# [Page text]

──────

Year: Organization; Award; Result; Ref.
2012: BET Hip Hop Awards; Best Club Banger; Nominated
Reese's Perfect Combo Award: Won
Best Hip-Hop Video: Nominated
People's Champ Award: Nominated
MTV Video Music Awards: Best Hip-Hop Video; Nominated
Best Editing: Nominated
HipHopDX Awards: Collaboration of the Year; Won
Soul Train Music Awards: Best Hip-Hop Song of the Year; Won
2013: ASCAP Rhythm & Soul Music Awards; Award Winning R&B/Hip-Hop Songs; Won
Award Winning Rap Songs: Won
BET Awards: Video of the Year; Nominated
Best Collaboration: Nominated
Billboard Music Awards: Top Rap Song; Nominated
BMI R&B/Hip-Hop Awards: Award Winning Songs; Won
Grammy Awards: Best Rap Performance; Nominated
Best Rap Song: Nominated
International Dance Music Awards: Best Rap/Hip Hop/Trap Dance Track; Nominated
MTVU Woodie Awards: Tag Team Woodie; Nominated
XXL Awards: Record of the Year; Won
Best Video: Nominated
Best Posse Cut: Won
2014: World Music Awards; World's Best Song; Nominated
World's Best Music Video: Nominated

==Commercial performance==
"Mercy" debuted on the Billboard Hot 100 at position 38, later achieving a peak position of 13. It also peaked at number one on the Hot R&B/Hip-Hop Songs, Hot Rap Songs, and Rhythmic Airplay charts in the United States. By July 2012, it sold one million digital copies, and in May 2018, was ranked as West's 14th biggest success on the Hot 100. Internationally, "Mercy" charted in Australia, Belgium, Canada, France, and the United Kingdom, also charting at number nine on the latter's Hip-Hop/R&B charts.

In the year-end charts of 2012, "Mercy" appeared on four Billboard charts, ranking at number two on Hot Rap Songs, number five on Hot R&B/Hip-Hop Songs, number six on Rhythmic Airplay, and number 27 on the Hot 100. "Mercy" revisited the Hot R&B/Hip-Hop Songs chart for 2013, ranking at number 92. In the decade-end chart of the 2010s for the Hot R&B/Hip-Hop Songs chart, "Mercy" peaked at number 37.

──────

# [Dataset excerpts]

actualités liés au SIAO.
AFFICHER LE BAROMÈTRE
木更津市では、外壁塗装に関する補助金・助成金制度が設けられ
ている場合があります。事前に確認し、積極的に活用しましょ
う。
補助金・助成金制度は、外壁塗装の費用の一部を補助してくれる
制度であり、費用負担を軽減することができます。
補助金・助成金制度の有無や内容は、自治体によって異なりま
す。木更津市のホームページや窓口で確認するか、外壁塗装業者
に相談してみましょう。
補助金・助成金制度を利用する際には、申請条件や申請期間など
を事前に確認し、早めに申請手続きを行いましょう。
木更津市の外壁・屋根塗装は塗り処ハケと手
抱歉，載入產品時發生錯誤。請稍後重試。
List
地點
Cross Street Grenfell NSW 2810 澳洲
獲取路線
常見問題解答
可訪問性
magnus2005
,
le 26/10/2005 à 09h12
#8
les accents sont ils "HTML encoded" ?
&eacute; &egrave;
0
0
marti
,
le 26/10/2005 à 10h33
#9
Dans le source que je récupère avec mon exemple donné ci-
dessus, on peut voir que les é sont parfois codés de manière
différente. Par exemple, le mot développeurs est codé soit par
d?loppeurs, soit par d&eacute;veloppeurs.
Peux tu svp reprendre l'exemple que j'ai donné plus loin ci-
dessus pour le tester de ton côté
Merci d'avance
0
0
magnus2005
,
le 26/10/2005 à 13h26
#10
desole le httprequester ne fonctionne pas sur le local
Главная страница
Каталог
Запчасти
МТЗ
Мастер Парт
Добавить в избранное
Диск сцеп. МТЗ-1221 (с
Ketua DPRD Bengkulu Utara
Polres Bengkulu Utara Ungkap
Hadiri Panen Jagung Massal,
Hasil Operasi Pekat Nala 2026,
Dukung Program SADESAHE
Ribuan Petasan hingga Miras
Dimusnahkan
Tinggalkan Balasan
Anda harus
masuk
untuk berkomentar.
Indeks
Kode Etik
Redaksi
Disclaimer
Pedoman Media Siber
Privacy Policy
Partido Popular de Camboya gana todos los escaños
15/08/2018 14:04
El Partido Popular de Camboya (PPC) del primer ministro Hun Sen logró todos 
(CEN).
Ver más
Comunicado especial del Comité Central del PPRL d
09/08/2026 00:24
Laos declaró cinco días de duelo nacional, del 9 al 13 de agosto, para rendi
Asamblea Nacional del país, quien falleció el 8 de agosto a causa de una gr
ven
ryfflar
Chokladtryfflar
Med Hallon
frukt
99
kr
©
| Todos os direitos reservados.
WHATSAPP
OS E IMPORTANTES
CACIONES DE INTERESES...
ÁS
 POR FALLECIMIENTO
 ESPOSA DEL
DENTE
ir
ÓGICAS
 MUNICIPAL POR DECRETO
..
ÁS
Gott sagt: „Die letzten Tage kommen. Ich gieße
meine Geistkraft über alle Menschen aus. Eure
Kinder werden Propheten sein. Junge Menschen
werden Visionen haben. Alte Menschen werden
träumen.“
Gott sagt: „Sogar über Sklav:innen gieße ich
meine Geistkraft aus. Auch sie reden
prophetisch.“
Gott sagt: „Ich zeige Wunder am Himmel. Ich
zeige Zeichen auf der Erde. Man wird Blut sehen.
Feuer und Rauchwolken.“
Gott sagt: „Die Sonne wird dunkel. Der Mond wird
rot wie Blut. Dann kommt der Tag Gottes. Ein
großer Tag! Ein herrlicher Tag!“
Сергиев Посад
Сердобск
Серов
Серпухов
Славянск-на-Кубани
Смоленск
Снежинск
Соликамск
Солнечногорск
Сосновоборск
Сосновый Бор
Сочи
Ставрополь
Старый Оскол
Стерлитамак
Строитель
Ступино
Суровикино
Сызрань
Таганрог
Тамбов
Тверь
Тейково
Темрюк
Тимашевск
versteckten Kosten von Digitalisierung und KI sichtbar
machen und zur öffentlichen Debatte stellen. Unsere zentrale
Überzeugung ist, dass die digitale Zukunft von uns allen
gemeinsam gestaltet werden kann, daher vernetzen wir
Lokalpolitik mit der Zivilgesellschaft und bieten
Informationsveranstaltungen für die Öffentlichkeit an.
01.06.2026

──────

# [Tasks to complete]
(1) Turn the paragraph of the text on "Mercy" that begins ""Mercy" debuted on the Billboard Hot 100" into a short bulleted list that keeps its main facts.
(2) According to the text on "Mercy," where did the song rank on the Hot Rap Songs year-end chart of 2012?
(3) Edit the text on "Mercy": repeat it, beginning at the words "In the year-end" and stopping after "at number 37.", with "revisited" replaced by "returned to".
Work only from the text on "Mercy," not from the data.

# [Exercise answers]
(1)
- Debuted at number 38 on the Billboard Hot 100 and later peaked at number 13
- Reached number one on the Hot R&B/Hip-Hop Songs, Hot Rap Songs and Rhythmic Airplay charts in the United States
- Sold one million digital copies by July 2012
- Ranked in May 2018 as West's 14th biggest success on the Hot 100
- Charted in Australia, Belgium, Canada, France and the United Kingdom
- Reached number nine on the United Kingdom's Hip-Hop/R&B charts

(2) Number two.

(3)
In the year-end charts of 2012, "Mercy" appeared on four Billboard charts, ranking at number two on Hot Rap Songs, number five on Hot R&B/Hip-Hop Songs, number six on Rhythmic Airplay, and number 27 on the Hot 100. "Mercy" returned to the Hot R&B/Hip-Hop Songs chart for 2013, ranking at number 92. In the decade-end chart of the 2010s for the Hot R&B/Hip-Hop Songs chart, "Mercy" peaked at number 37.